She served in the Channel Fleet until 1868. After a refit and her first major re-armament, Achilles became the guardship at Portland until 1874 when she was again re-armed. Upon its completion in 1875, the ship became guardship at Liverpool until 1877 when Captain William Hewett, VC, assumed command. In 1878 she was one of the ships in the Particular Service Squadron which Admiral Geoffrey Hornby took through the Dardanelles at the time of the Russian war scare in June–August 1878 during the Russo-Turkish War. Achilles accidentally collided with the flagship of the Mediterranean Fleet, , on 4 October 1879, but was only lightly damaged by Alexandras propeller. The ship rejoined the Channel Fleet in 1880 and was paid off in 1885.

She lay derelict in the Hamoaze until April 1901, when she was sent to Malta as a depot ship. To release her name for the new armoured cruiser, Achilles was renamed Hibernia in 1902. She was renamed Egmont in March 1904, and remained in Malta until 1914. Her role in Malta was assumed by the stone frigate Fort St Angelo. She was brought home to Chatham that year, and served there as a depot ship under the successive names of Egremont (19 June 1916) and Pembroke (6 June 1919). The ship was sold for scrap on 26 January 1923 to the Granton Shipbreaking Co.

# WHAT YOU SHOULD DO:
Continue the passage on the ship Achilles from where it stops. The items come from a separate source, unrelated to the passage on the ship Achilles.

# GIVEN ENTRIES:
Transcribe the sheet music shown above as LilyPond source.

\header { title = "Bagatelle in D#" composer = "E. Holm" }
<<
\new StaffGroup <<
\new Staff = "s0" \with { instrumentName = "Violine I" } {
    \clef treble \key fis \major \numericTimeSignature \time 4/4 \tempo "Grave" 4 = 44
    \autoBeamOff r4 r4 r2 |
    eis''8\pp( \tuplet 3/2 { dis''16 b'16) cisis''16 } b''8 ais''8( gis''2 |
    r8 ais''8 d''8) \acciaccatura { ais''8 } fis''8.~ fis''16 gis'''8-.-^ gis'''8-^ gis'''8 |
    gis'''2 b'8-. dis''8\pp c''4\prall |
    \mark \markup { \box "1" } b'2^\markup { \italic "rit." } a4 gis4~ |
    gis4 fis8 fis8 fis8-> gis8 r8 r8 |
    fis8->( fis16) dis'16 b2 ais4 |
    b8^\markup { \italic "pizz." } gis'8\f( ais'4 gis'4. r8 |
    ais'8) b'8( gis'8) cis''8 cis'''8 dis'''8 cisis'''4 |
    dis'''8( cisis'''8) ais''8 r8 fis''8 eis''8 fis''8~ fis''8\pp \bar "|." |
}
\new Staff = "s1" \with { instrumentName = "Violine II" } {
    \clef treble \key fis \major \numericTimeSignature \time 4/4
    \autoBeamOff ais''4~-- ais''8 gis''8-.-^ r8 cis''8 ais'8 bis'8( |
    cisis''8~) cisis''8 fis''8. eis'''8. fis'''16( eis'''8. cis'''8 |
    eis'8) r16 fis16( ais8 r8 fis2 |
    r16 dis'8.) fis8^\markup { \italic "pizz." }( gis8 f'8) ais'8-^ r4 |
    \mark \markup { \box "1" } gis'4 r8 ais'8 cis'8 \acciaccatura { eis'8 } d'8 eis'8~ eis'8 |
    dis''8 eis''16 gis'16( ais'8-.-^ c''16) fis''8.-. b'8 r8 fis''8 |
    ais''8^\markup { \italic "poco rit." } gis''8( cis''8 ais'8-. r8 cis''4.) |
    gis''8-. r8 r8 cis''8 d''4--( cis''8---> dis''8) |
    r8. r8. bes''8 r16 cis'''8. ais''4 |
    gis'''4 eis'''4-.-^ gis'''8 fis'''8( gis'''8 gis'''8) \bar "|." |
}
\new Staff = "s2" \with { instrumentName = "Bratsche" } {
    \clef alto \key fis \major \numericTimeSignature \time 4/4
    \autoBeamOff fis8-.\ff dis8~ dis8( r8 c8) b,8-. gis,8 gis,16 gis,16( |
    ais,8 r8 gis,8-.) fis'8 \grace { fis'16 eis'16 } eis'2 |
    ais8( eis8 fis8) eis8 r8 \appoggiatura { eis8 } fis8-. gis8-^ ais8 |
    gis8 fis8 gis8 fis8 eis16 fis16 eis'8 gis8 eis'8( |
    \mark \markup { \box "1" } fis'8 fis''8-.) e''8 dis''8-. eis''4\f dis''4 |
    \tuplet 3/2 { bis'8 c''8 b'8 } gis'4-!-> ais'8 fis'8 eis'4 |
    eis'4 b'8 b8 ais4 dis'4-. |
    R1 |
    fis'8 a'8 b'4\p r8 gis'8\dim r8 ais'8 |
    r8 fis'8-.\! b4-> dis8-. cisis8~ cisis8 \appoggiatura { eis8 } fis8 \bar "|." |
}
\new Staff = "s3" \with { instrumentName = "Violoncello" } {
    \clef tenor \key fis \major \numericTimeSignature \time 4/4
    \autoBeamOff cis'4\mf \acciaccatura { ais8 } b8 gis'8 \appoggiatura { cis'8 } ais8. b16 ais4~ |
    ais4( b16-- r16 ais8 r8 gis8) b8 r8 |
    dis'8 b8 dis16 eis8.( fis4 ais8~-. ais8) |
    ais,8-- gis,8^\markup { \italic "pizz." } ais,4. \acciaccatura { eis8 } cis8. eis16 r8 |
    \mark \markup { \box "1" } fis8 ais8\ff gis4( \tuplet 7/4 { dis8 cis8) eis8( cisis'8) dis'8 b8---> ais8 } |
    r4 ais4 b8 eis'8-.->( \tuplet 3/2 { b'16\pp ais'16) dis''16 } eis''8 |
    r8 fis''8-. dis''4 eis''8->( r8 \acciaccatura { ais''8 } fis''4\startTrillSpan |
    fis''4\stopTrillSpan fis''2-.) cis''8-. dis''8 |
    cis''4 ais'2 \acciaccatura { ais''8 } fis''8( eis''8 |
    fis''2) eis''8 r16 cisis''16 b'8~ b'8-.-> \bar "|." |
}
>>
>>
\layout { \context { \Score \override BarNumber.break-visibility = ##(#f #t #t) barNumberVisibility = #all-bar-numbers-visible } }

# RESULT FOR THIS TASK:
==The Achilles in Literature==
Charles Dickens offered a short meditation on the construction of HMS Achilles following a visit to Chatham Dockyard in 1863, first published in the weekly magazine All the Year Round on 29 August 1863, and then included in his collection The Uncommercial Traveller. Dickens came away impressed by the experience, and the idea that such a large iron construction could float or move. "To think that this Achilles, monstrous compound of iron tank and oaken chest, can ever swim or roll! To think that any force of wind and wave could ever break her!"